Dear Dr. Meng, this is perfect, thank you! Samo On Tue, Jan 30, 2024 at 5:51 PM Elaine Meng <meng@cgl.ucsf.edu> wrote:
Dear Samo, There is a "swapna" command to mutate nucleic acids, see
<https://www.rbvi.ucsf.edu/chimera/docs/UsersGuide/midas/swapna.html>
It does not give choices of different conformations, it just makes the substitution. Also it wouldn't change both bases in the pair at the same time.
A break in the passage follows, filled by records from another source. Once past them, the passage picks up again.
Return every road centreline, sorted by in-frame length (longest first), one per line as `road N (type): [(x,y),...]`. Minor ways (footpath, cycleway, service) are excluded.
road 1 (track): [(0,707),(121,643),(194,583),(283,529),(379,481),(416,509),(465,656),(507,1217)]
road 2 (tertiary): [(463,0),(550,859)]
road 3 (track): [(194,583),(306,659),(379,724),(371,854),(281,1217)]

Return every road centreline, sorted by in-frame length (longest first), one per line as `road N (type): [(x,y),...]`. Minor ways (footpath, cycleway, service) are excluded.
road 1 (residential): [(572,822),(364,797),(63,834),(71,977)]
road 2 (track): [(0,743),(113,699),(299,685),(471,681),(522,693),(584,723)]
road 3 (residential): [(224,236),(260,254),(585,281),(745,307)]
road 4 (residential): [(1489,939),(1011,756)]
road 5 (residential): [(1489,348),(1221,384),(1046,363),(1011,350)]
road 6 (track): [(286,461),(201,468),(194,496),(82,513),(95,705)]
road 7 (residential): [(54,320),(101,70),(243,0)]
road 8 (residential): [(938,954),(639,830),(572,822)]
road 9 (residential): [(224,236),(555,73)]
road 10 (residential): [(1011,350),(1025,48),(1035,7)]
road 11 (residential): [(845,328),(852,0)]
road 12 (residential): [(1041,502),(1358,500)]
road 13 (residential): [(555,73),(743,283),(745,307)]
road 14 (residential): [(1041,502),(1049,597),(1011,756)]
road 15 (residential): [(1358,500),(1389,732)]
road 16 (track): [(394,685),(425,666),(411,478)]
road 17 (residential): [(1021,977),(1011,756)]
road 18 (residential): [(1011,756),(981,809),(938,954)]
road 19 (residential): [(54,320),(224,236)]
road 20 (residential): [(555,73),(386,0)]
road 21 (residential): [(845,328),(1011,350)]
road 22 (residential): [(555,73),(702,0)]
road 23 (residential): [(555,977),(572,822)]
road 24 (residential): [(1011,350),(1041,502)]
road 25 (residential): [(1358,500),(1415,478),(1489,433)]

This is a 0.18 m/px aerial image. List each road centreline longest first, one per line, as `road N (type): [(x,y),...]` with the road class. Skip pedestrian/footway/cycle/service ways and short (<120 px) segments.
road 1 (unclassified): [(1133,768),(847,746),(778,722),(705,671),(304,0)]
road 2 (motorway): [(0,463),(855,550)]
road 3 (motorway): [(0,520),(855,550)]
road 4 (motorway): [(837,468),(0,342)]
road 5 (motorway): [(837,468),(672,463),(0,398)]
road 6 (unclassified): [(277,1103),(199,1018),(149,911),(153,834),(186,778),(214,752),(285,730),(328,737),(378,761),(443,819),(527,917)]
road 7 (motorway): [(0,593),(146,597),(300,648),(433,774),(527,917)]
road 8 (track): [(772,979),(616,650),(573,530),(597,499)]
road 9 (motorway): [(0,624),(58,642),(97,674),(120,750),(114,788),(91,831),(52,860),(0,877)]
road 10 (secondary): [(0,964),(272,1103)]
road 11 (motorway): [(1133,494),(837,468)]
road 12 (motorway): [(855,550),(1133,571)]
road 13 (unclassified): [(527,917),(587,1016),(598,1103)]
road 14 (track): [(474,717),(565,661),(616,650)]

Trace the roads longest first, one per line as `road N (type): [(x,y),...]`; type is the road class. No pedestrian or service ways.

You would need to mutate one and then the other, using the command twice.
It is analogous to the "swapaa" command implementation of rotamers for mutating amino acids.
<https://www.rbvi.ucsf.edu/chimera/docs/UsersGuide/midas/swapaa.html>
I hope this helps, Elaine ----- Elaine C. Meng, Ph.D. UCSF Chimera(X) team Resource for Biocomputing, Visualization, and Informatics Department of Pharmaceutical Chemistry University of California, San Francisco
On Jan 30, 2024, at 5:50 AM, Samo Lešnik via Chimera-users < chimera-users@cgl.ucsf.edu> wrote:
Dear Madam/Sir,
I was wondering if it possible to "mutate" a base pair in nucleic acid (e..g A-->C), in the same way as can very elegantly be done for proteins with the rotamere function.